▶
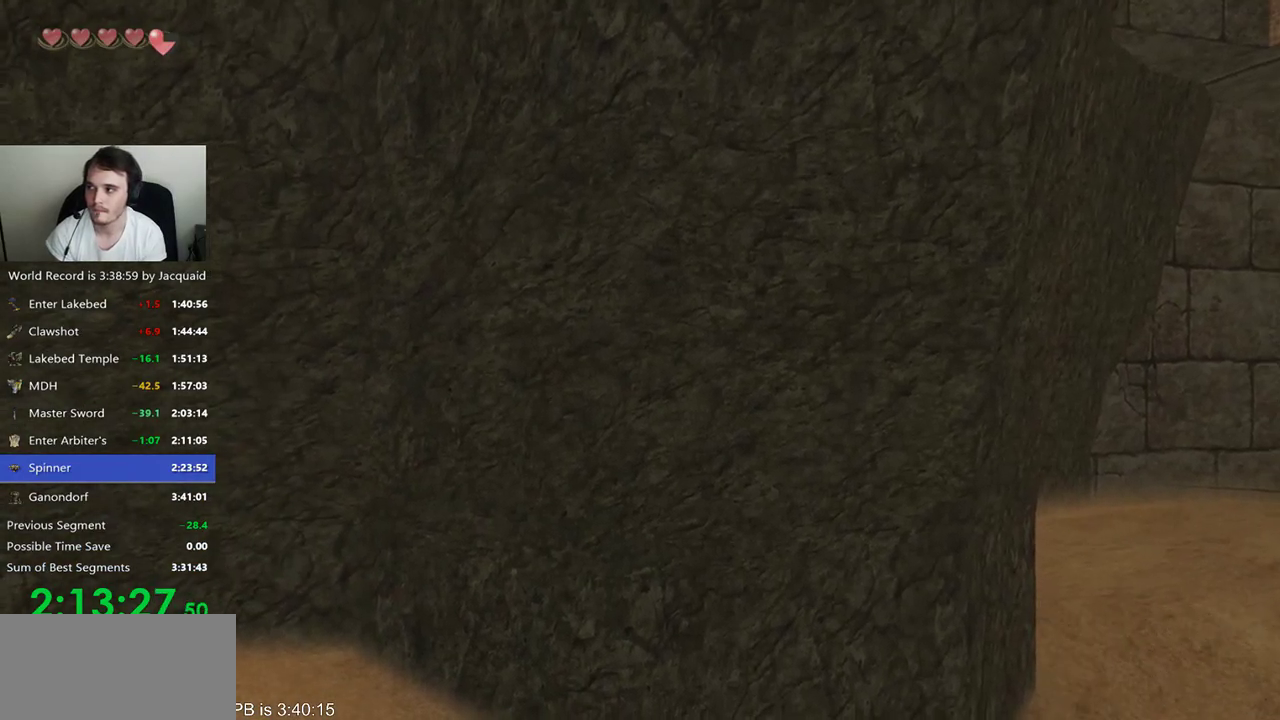
{"dt_ms": 500, "buttons": ["L2"], "left_stick": "down", "right_stick": "center", "events": [[433, "left_stick", "down"]]}
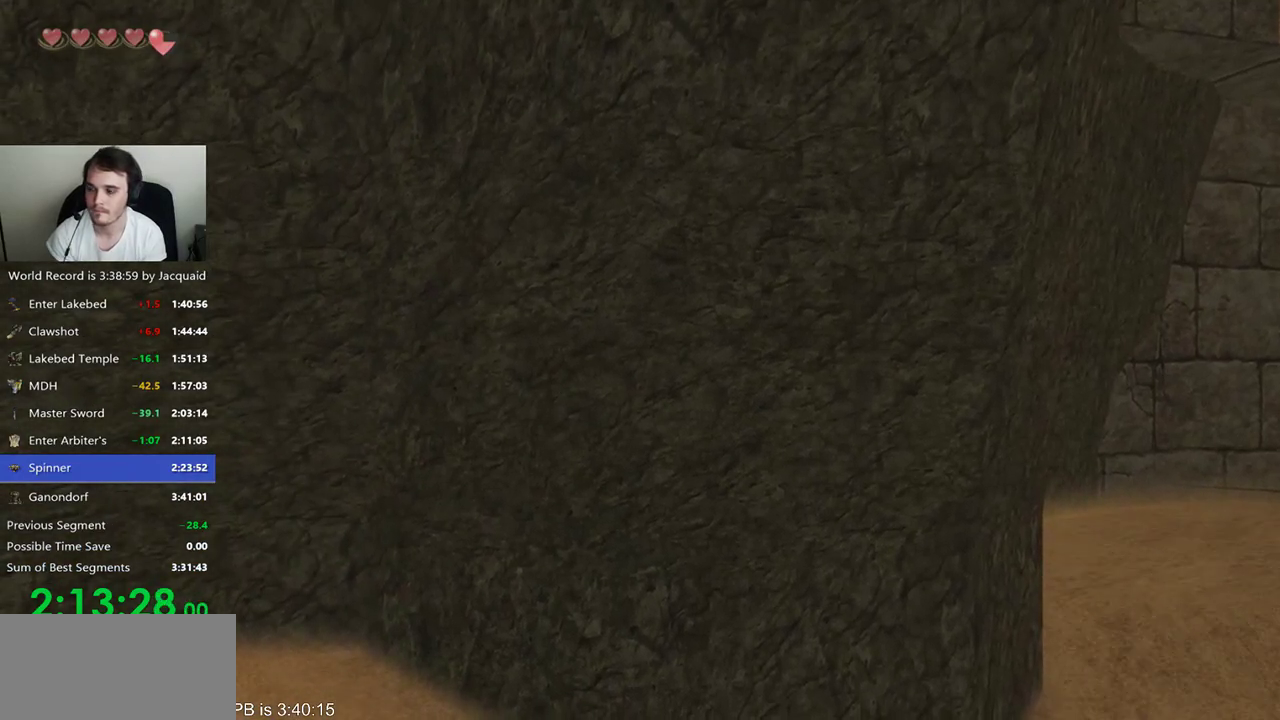
{"dt_ms": 500, "buttons": ["L2"], "left_stick": "down", "right_stick": "center"}
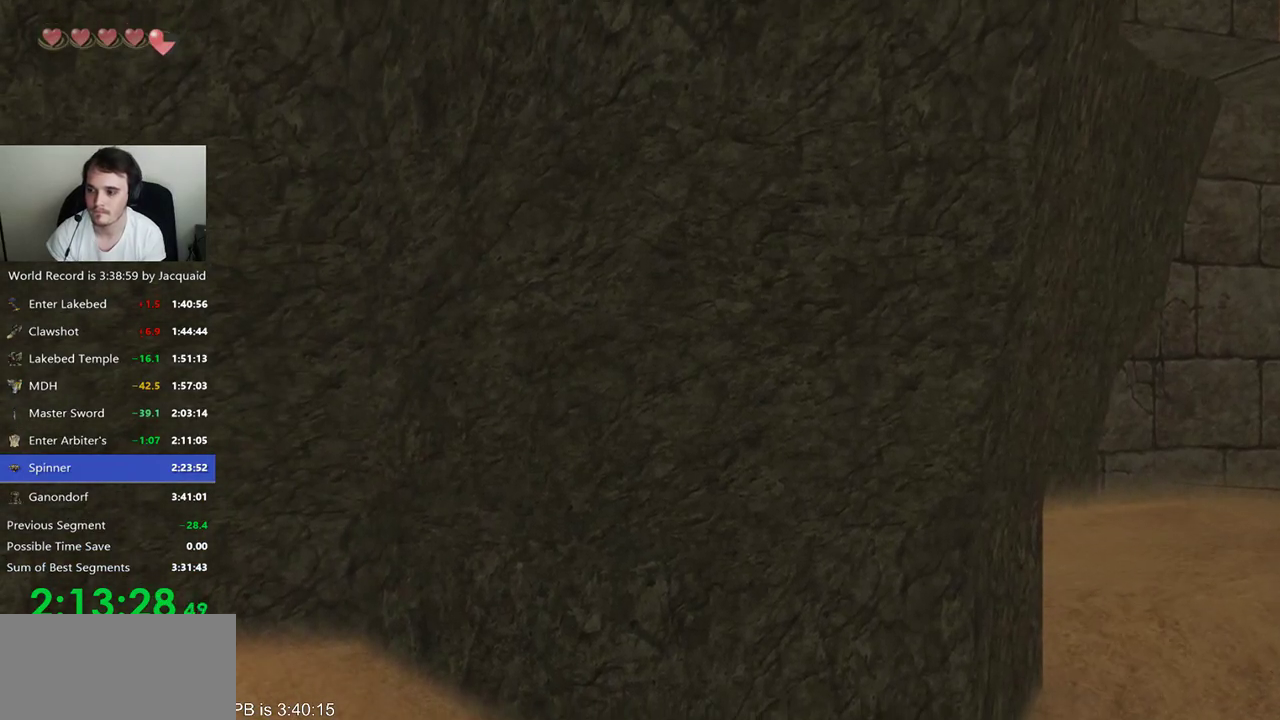
{"dt_ms": 500, "buttons": ["B", "L2"], "left_stick": "down", "right_stick": "center", "events": [[267, "R2", "down"], [367, "B", "down"], [367, "R2", "up"]]}
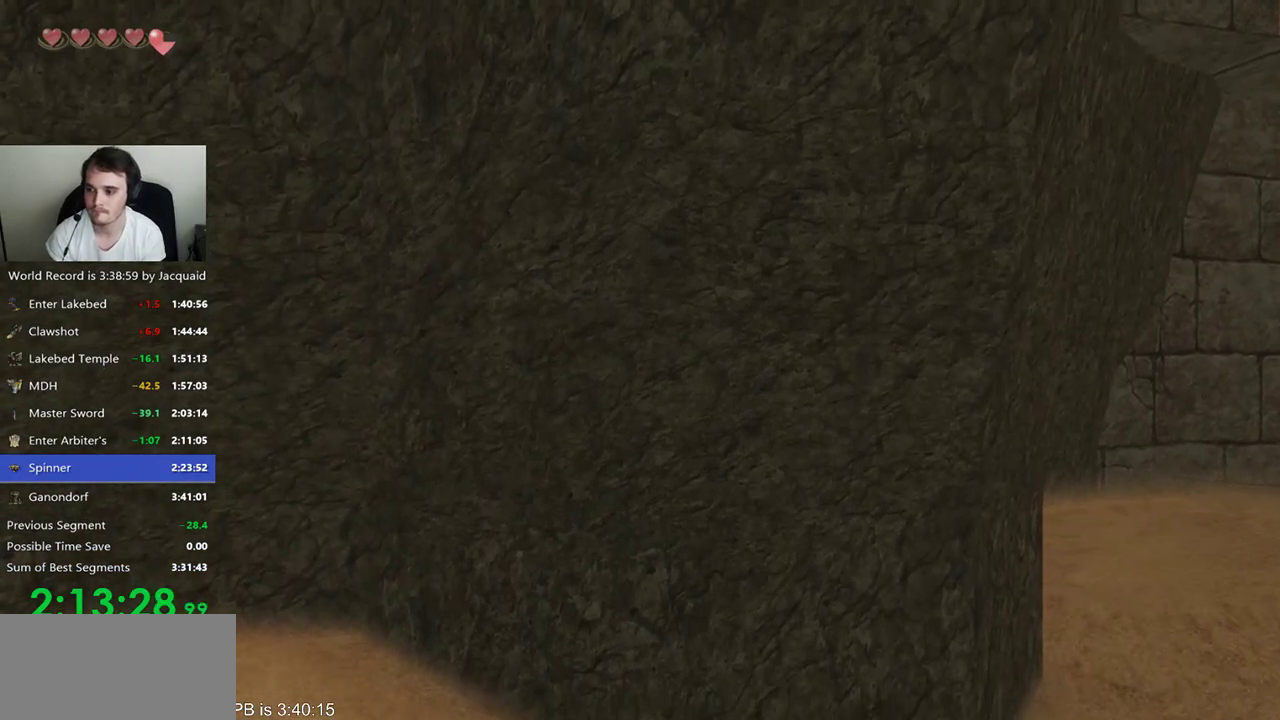
{"dt_ms": 500, "buttons": [], "left_stick": "up-left", "right_stick": "center", "events": [[33, "B", "up"], [33, "R2", "down"], [100, "R2", "up"], [233, "L2", "up"], [233, "left_stick", "center"], [400, "left_stick", "up"], [467, "left_stick", "up-left"]]}
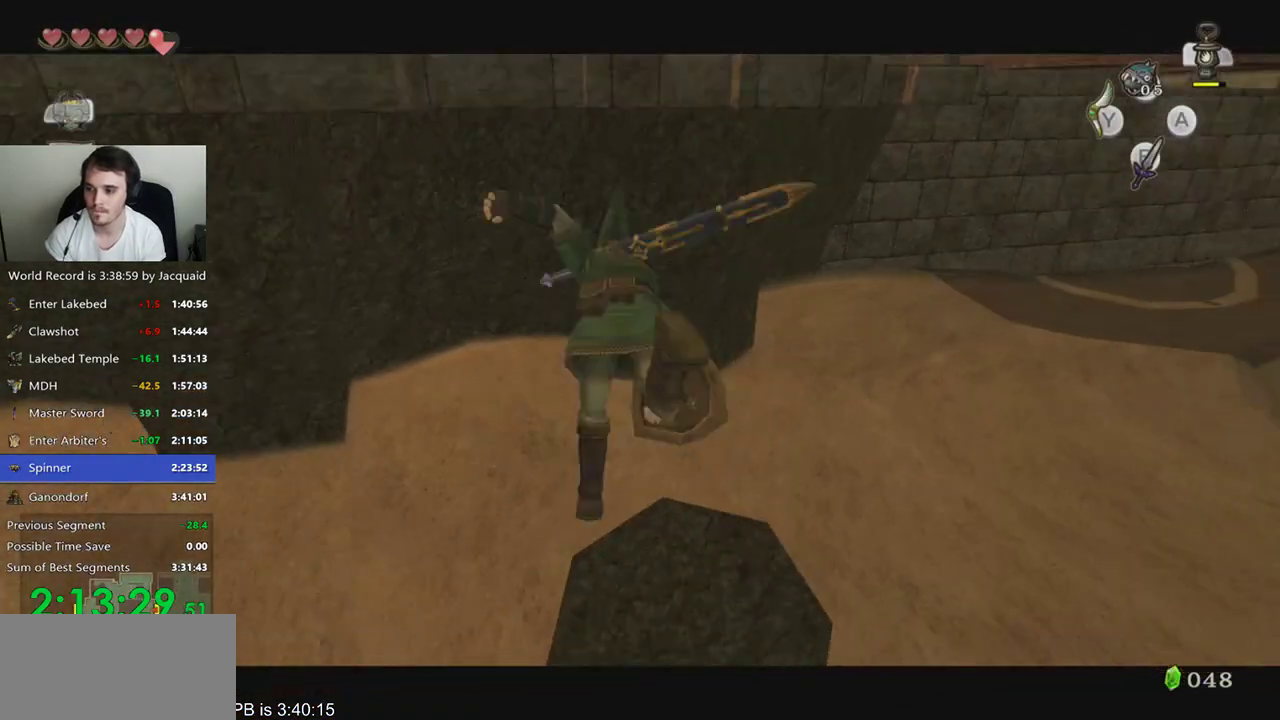
{"dt_ms": 1000, "buttons": [], "left_stick": "up", "right_stick": "up-left"}
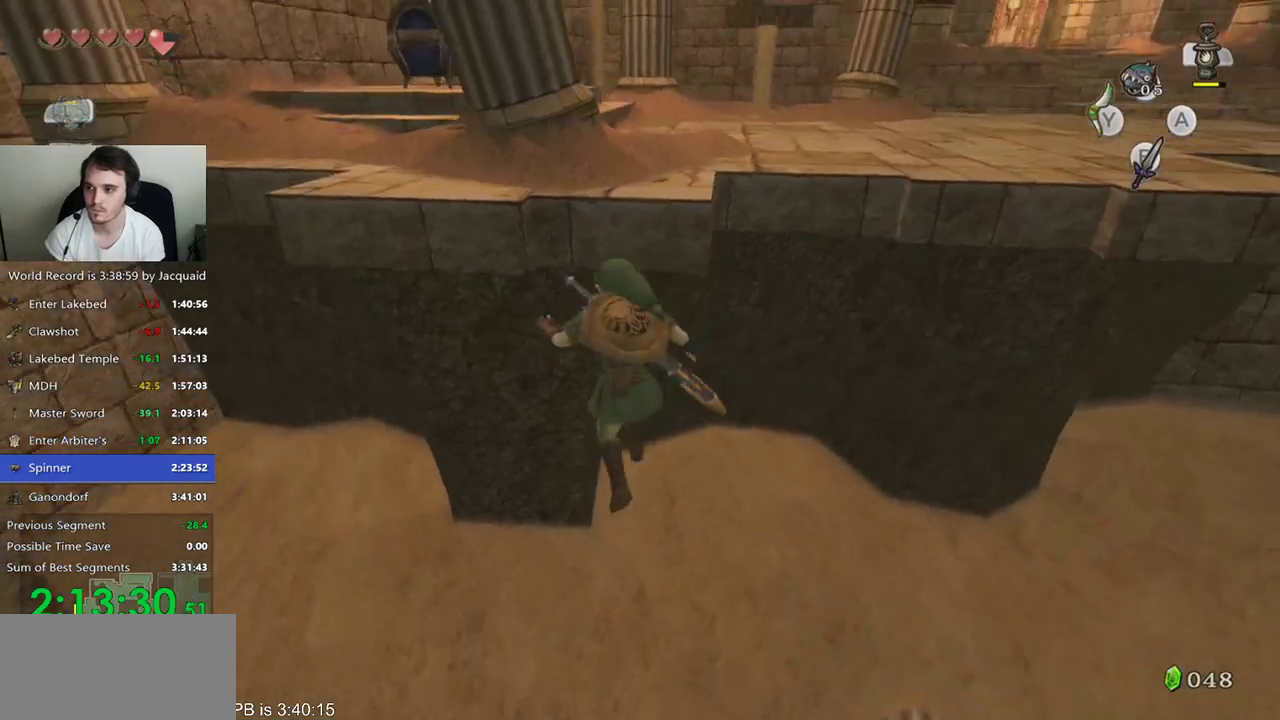
{"dt_ms": 1000, "buttons": [], "left_stick": "up-left", "right_stick": "center"}
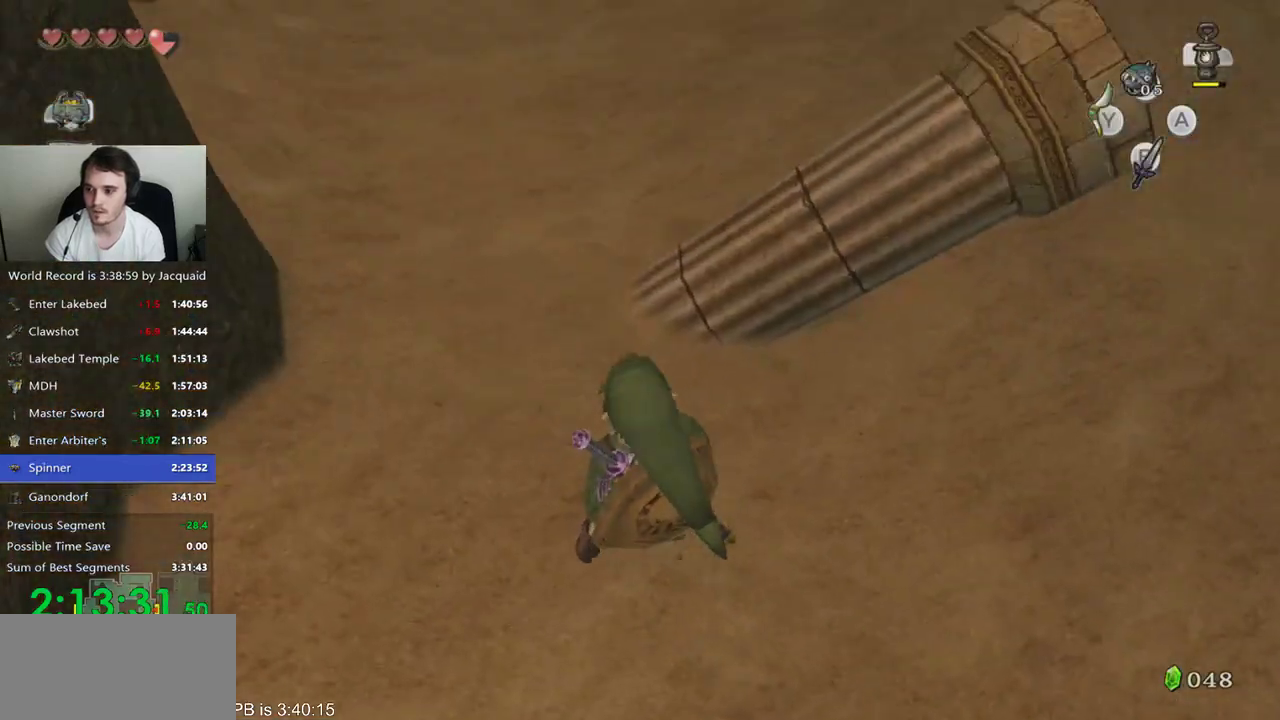
{"dt_ms": 500, "buttons": [], "left_stick": "up-left", "right_stick": "up-left", "events": [[333, "right_stick", "up-left"]]}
◀
■ ABOUT THIS EXERCISE
Repeat the entries exactly as they are given, leaving out each image.

■ EXERCISE RESULT
{"dt_ms": 500, "buttons": ["L2"], "left_stick": "down", "right_stick": "center", "events": [[433, "left_stick", "down"]]}
{"dt_ms": 500, "buttons": ["L2"], "left_stick": "down", "right_stick": "center"}
{"dt_ms": 500, "buttons": ["B", "L2"], "left_stick": "down", "right_stick": "center", "events": [[267, "R2", "down"], [367, "B", "down"], [367, "R2", "up"]]}
{"dt_ms": 500, "buttons": [], "left_stick": "up-left", "right_stick": "center", "events": [[33, "B", "up"], [33, "R2", "down"], [100, "R2", "up"], [233, "L2", "up"], [233, "left_stick", "center"], [400, "left_stick", "up"], [467, "left_stick", "up-left"]]}
{"dt_ms": 1000, "buttons": [], "left_stick": "up", "right_stick": "up-left"}
{"dt_ms": 1000, "buttons": [], "left_stick": "up-left", "right_stick": "center"}
{"dt_ms": 500, "buttons": [], "left_stick": "up-left", "right_stick": "up-left", "events": [[333, "right_stick", "up-left"]]}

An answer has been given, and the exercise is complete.